O suposto elo entre os candidatos e os narcotraficantes aparece em uma gravação obtida por quebra telemática em um dos aparelhos apreendidos. No áudio registrado em outubro de 2020, Alex fala supostamente com um assessor de David Almeida e Marcos Rotta, a fim de marcar reunião no sentido de acertar valores para compra de votos, conforme sugere a apuração.
Em setembro, em outro áudio, Alex confirmou aos comparsas que “fechou com o candidato”. O passo a passo das negociações era repassado diretamente a Bileno. Uma segunda gravação obtida pela Secretaria de Segurança detalha a relação.
Na ocasião, Bileno relata que, “por enquanto, está ‘fechado’ com o candidato de Marcos Rotta, no caso, David Almeida. Na sequência, o bandido diz que ele “deu até manilhas para fazer a ponte, além de sacos de cimento, e ficou de fazer poços e asfaltar as ruas da comunidade”. Depois, o traficante afirma que “não está gostando muito da proposta e está esperando uma proposta melhor dele para fechar”. Finaliza dizendo que, depois de fechar com ele [Marcos Rotta], “vai ser geral e que todo mundo deverá apoiá-lo”.
Veja o diálogo:
Em outro diálogo, Bileno confirma que os candidatos ficaram de cavar os poços artesianos, dar 500 canos e asfaltar as duas principais vias de duas comunidades. “Aí, depois, quando ele ganhar, irá asfaltar o resto.” O traficante diz que, se eles fecharem, “vai ser uma grande quantidade de votos”. Em seguida, faz as contas: “Deve ser de 15 [mil] a 30 mil votos na comunidade Bairro da Fé, de Francisca Mendes 1 e 2, de Puraquequara, de Coração de Mãe, de Bela Vista e de Colônia Antônio Aleixo”.
O criminoso ainda exige dos então candidatos um “trabalho social” na comunidade, mas ponto que, para isso, precisa de um “faz-me rir” e pede aos políticos que adiantem pelo menos R$ 40 mil. O “pacote completo” envolvendo o apoio nas comunidades de Santa Inês 1, Santa Inês 2, Ipixuna e outros lugares poderia, segundo os criminosos, ser negociado por R$ 70 mil.
Conforme o relatório de inteligência da SSP-AM, o material apreendido mostra como a “facção criminosa Comando Vermelho e seus comparsas estão diversificando sua atuação criminosa, tentando fazer alianças com atores políticos do Estado do Amazonas”.
O outro lado
A coluna entrou em contato, na quinta-feira (20/10) à tarde, a Secretaria de Segurança do Amazonas para falar sobre os desdobramentos apurados no relatório de inteligência.
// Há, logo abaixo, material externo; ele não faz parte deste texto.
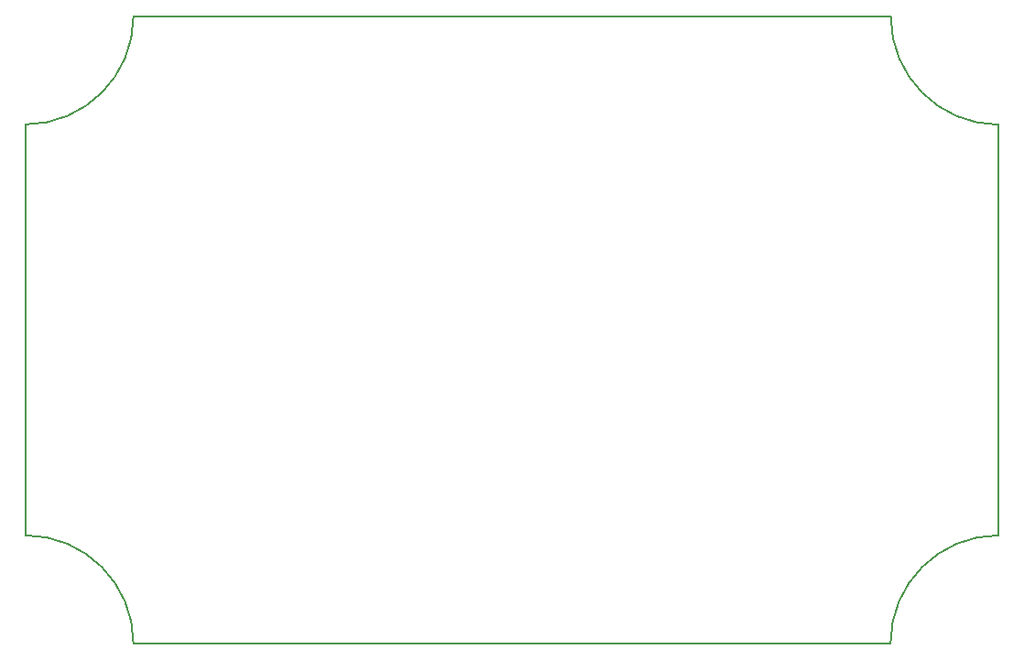
<source format=gko>
G04 Layer_Color=16711935*
%FSLAX23Y23*%
%MOIN*%
G70*
G01*
G75*
%ADD32C,0.006*%
%ADD51C,0.005*%
D32*
X394Y2283D02*
X3150D01*
X3543Y394D02*
Y1889D01*
X394Y-0D02*
X3149Y0D01*
X-0Y394D02*
X0Y1890D01*
D51*
X3543Y394D02*
G03*
X3149Y0I0J-394D01*
G01*
X394Y-0D02*
G03*
X-0Y394I-394J0D01*
G01*
X0Y1890D02*
G03*
X394Y2283I-0J394D01*
G01*
X3150D02*
G03*
X3543Y1890I394J0D01*
G01*
M02*

</source>
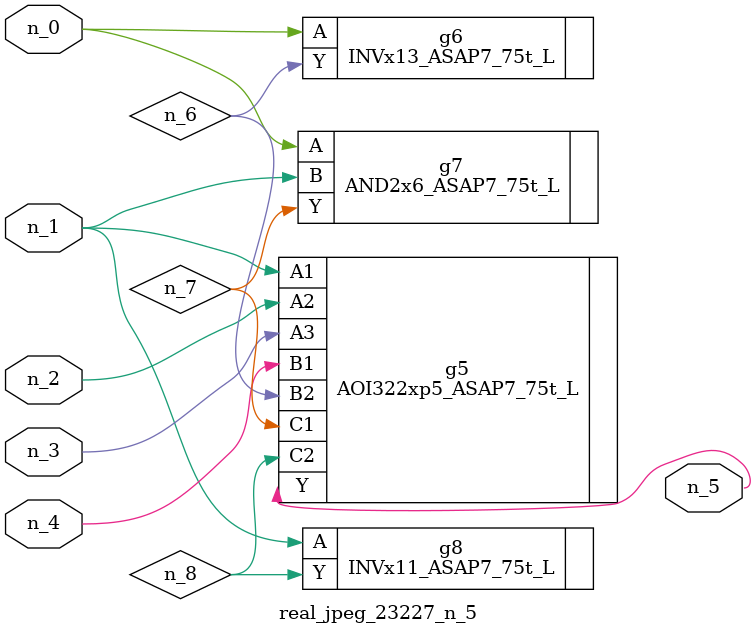
<source format=v>
module real_jpeg_23227_n_5 (n_4, n_0, n_1, n_2, n_3, n_5);

input n_4;
input n_0;
input n_1;
input n_2;
input n_3;

output n_5;

wire n_8;
wire n_6;
wire n_7;

INVx13_ASAP7_75t_L g6 ( 
.A(n_0),
.Y(n_6)
);

AND2x6_ASAP7_75t_L g7 ( 
.A(n_0),
.B(n_1),
.Y(n_7)
);

AOI322xp5_ASAP7_75t_L g5 ( 
.A1(n_1),
.A2(n_2),
.A3(n_3),
.B1(n_4),
.B2(n_6),
.C1(n_7),
.C2(n_8),
.Y(n_5)
);

INVx11_ASAP7_75t_L g8 ( 
.A(n_1),
.Y(n_8)
);


endmodule
</source>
A pasta não respondeu até a última atualização desta matéria.
A assessoria de comunicação da Prefeitura de Manaus foi acionada no dia seguinte, para que o prefeito David Almeida e seu vice, Marcos Rotta, se posicionassem. Em nota, o chefe do executivo municipal se manifestou informando que pedirá cópia do relatório produzido pela SSP-AM, do qual disse nunca ter tido acesso.
Leia a nota do prefeito David Almeida:
Em relação à matéria publicada no site Metrópoles com o título “Relatório aponta que Comando Vermelho teria feito suposta aliança com prefeito de Manaus”, o prefeito de Manaus, David Almeida, informa que pedirá cópia do relatório divulgado, o qual nunca teve acesso e que foi vazado para um portal de notícias, para então se pronunciar.
“Estou indignado que um suposto relatório de 2020 só tenha sido vazado dois anos depois e, coincidentemente, a 9 dias do segundo turno das eleições para o Governo do Amazonas. Pedirei na Justiça a cópia desse relatório para que, então, possa me pronunciar. Desde já, repudio todas as afirmações que possam nos ligar a qualquer ato ilícito e buscarei a devida reparação cível e criminal contra qualquer exploração sem base em provas.”